Goal of the exercise: What follows is a set of entries. Repeat them exactly, but not their pictures.
--- Provided entries Enclosed Below ---
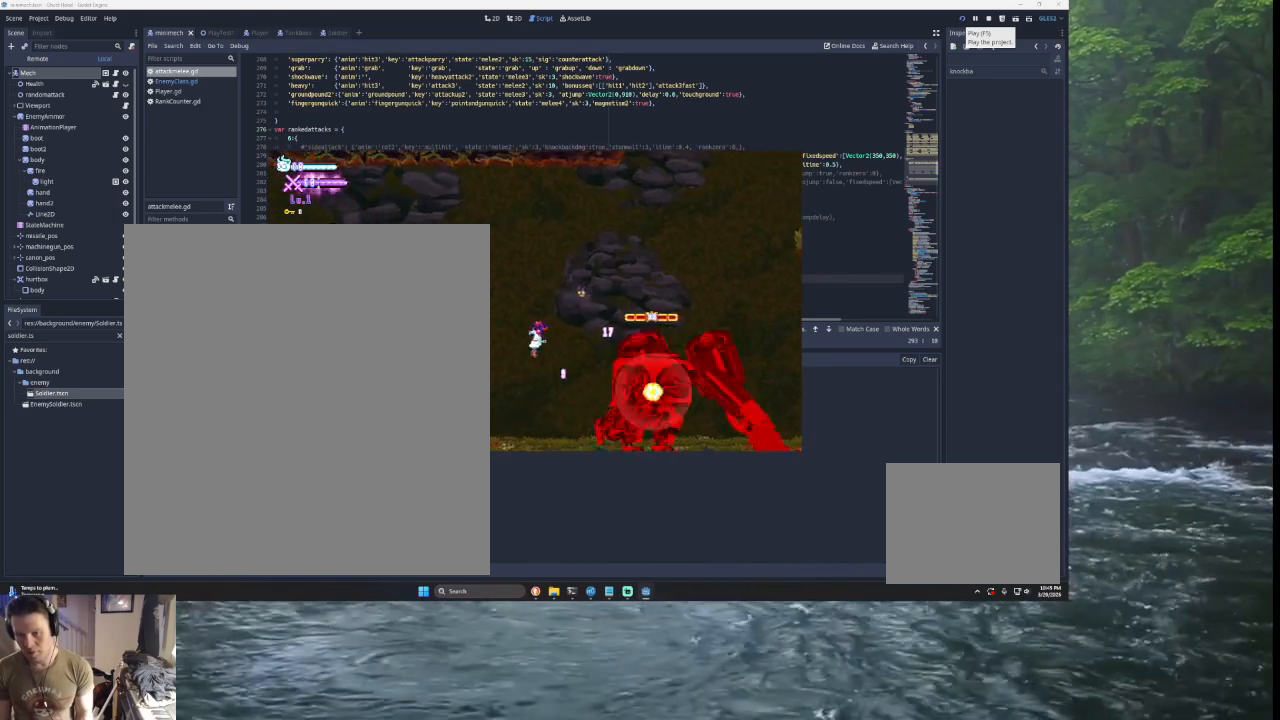
{"buttons": [], "left_stick": "left", "right_stick": "center", "events": [[133, "left_stick", "right"], [367, "left_stick", "left"], [367, "right_stick", "down"], [467, "right_stick", "center"]]}
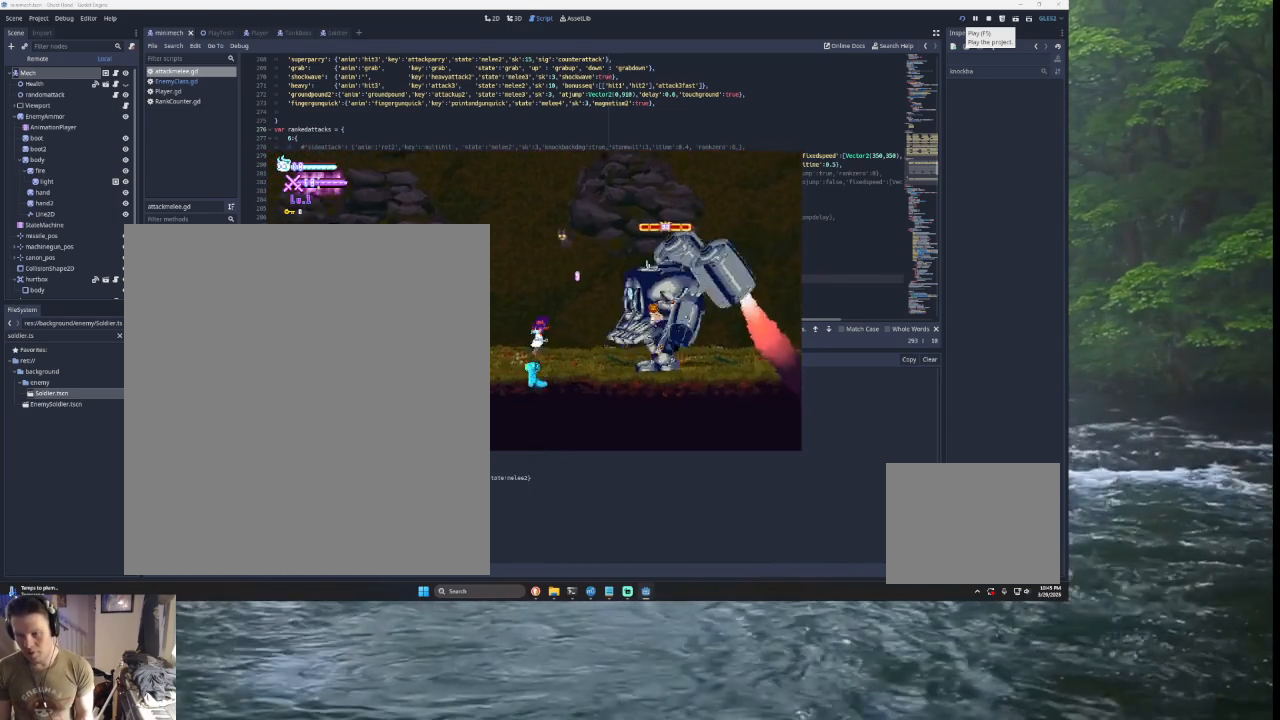
{"buttons": ["SQUARE", "TRIANGLE"], "left_stick": "right", "right_stick": "center", "events": [[200, "left_stick", "center"], [267, "left_stick", "right"], [367, "TRIANGLE", "down"], [467, "SQUARE", "down"]]}
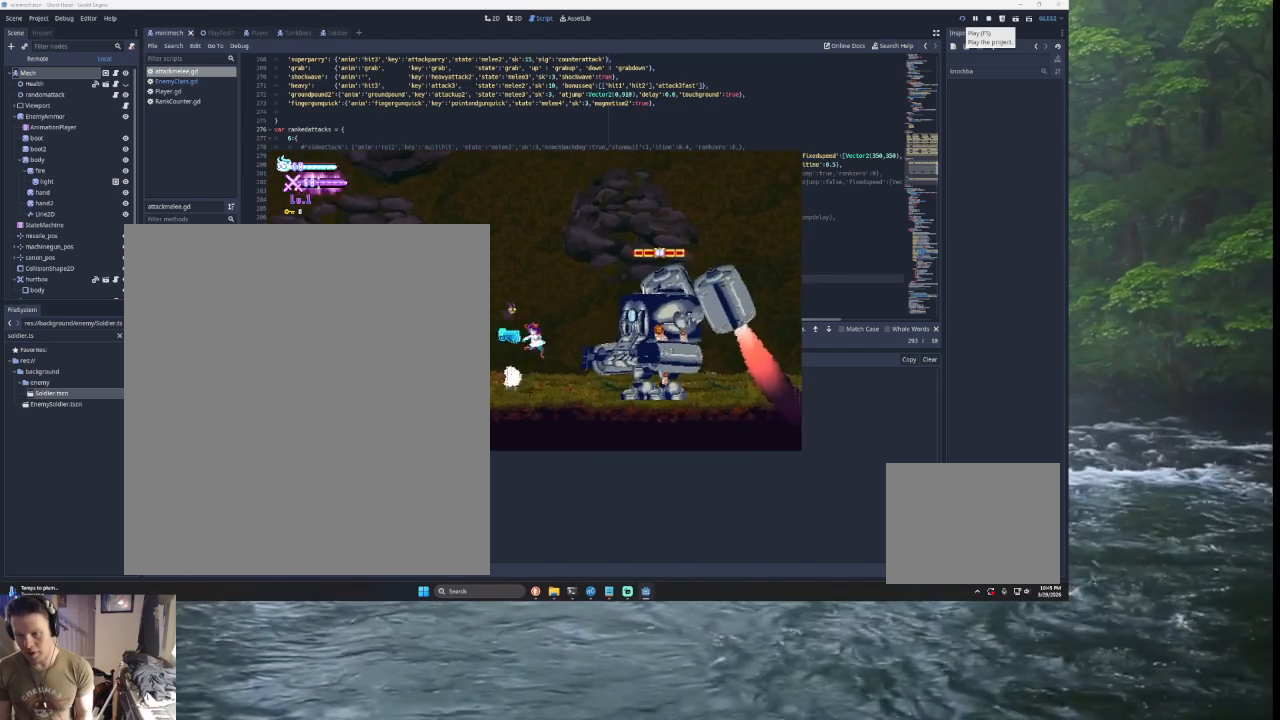
{"buttons": ["SQUARE", "TRIANGLE"], "left_stick": "right", "right_stick": "center", "events": [[100, "left_stick", "left"], [133, "SQUARE", "up"], [233, "TRIANGLE", "up"], [267, "left_stick", "center"], [400, "left_stick", "right"], [467, "TRIANGLE", "down"], [500, "SQUARE", "down"]]}
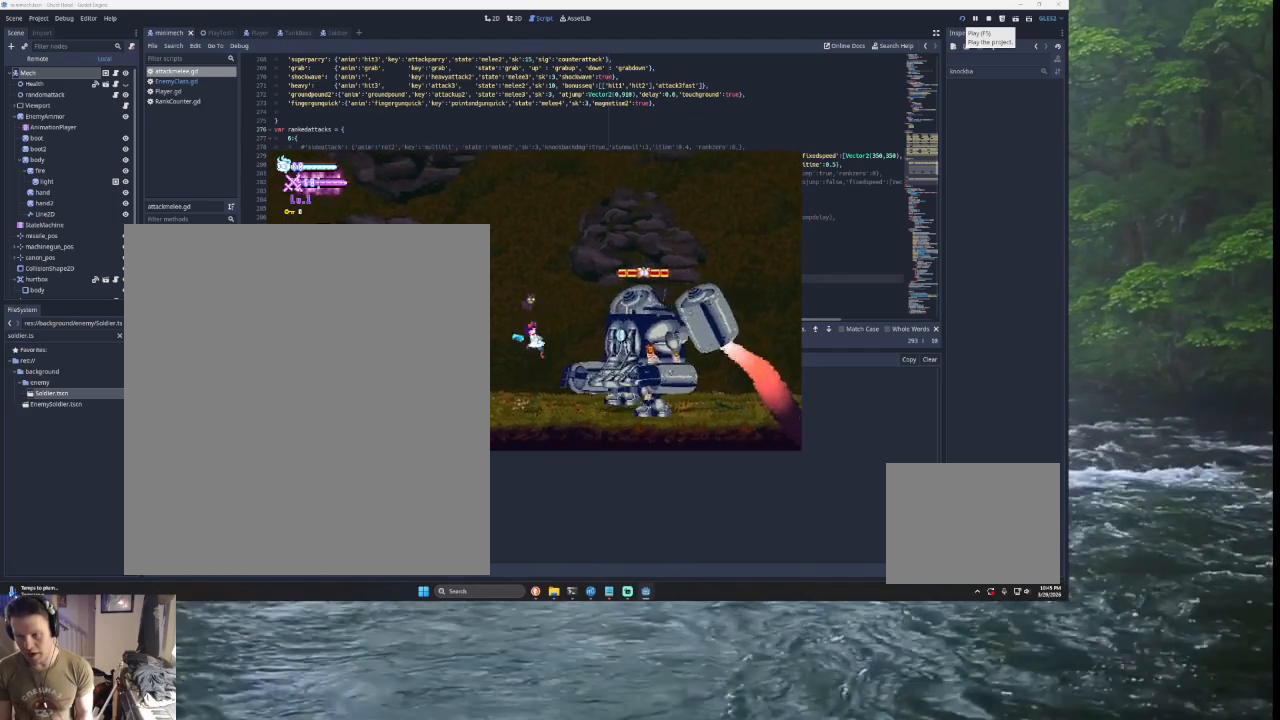
{"buttons": [], "left_stick": "center", "right_stick": "center", "events": [[100, "left_stick", "left"], [333, "SQUARE", "up"], [333, "left_stick", "right"], [367, "TRIANGLE", "up"], [500, "left_stick", "center"]]}
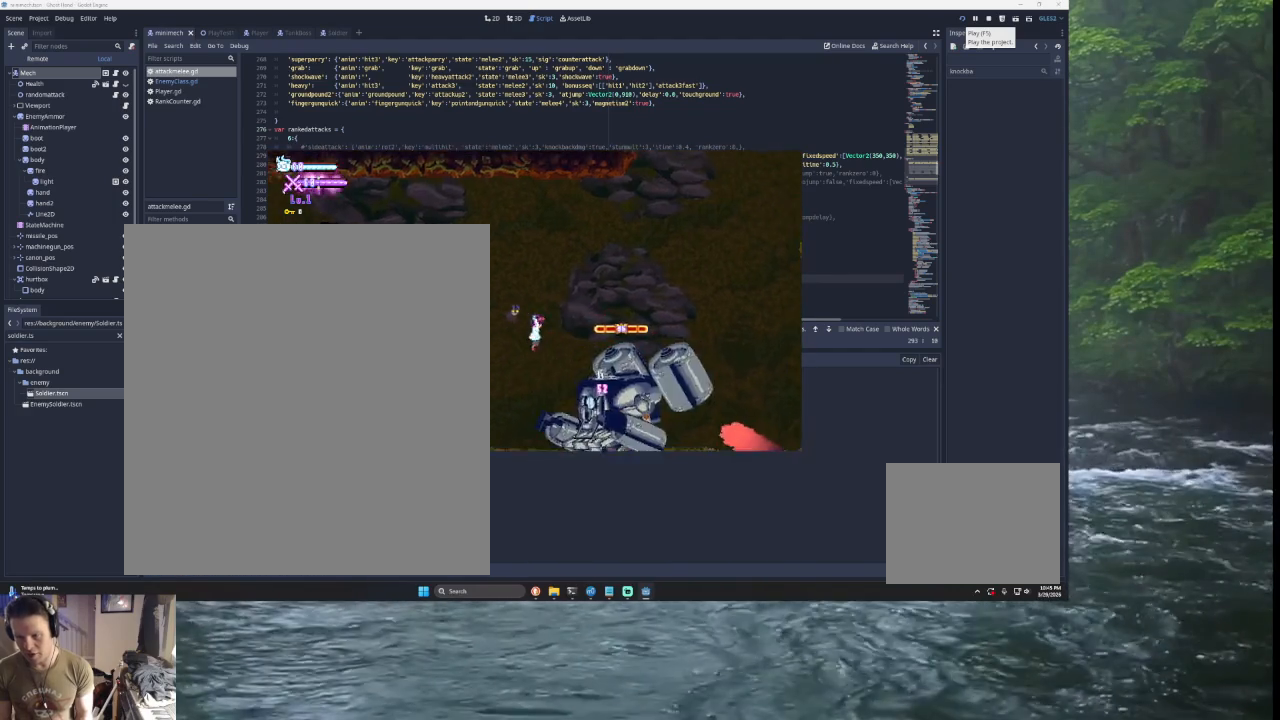
{"buttons": [], "left_stick": "center", "right_stick": "center", "events": [[67, "right_stick", "down"], [100, "left_stick", "down"], [167, "right_stick", "center"], [233, "left_stick", "left"], [433, "left_stick", "center"]]}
--- End of Enclosed Provided entries ---
Task response:
{"buttons": [], "left_stick": "left", "right_stick": "center", "events": [[133, "left_stick", "right"], [367, "left_stick", "left"], [367, "right_stick", "down"], [467, "right_stick", "center"]]}
{"buttons": ["SQUARE", "TRIANGLE"], "left_stick": "right", "right_stick": "center", "events": [[200, "left_stick", "center"], [267, "left_stick", "right"], [367, "TRIANGLE", "down"], [467, "SQUARE", "down"]]}
{"buttons": ["SQUARE", "TRIANGLE"], "left_stick": "right", "right_stick": "center", "events": [[100, "left_stick", "left"], [133, "SQUARE", "up"], [233, "TRIANGLE", "up"], [267, "left_stick", "center"], [400, "left_stick", "right"], [467, "TRIANGLE", "down"], [500, "SQUARE", "down"]]}
{"buttons": [], "left_stick": "center", "right_stick": "center", "events": [[100, "left_stick", "left"], [333, "SQUARE", "up"], [333, "left_stick", "right"], [367, "TRIANGLE", "up"], [500, "left_stick", "center"]]}
{"buttons": [], "left_stick": "center", "right_stick": "center", "events": [[67, "right_stick", "down"], [100, "left_stick", "down"], [167, "right_stick", "center"], [233, "left_stick", "left"], [433, "left_stick", "center"]]}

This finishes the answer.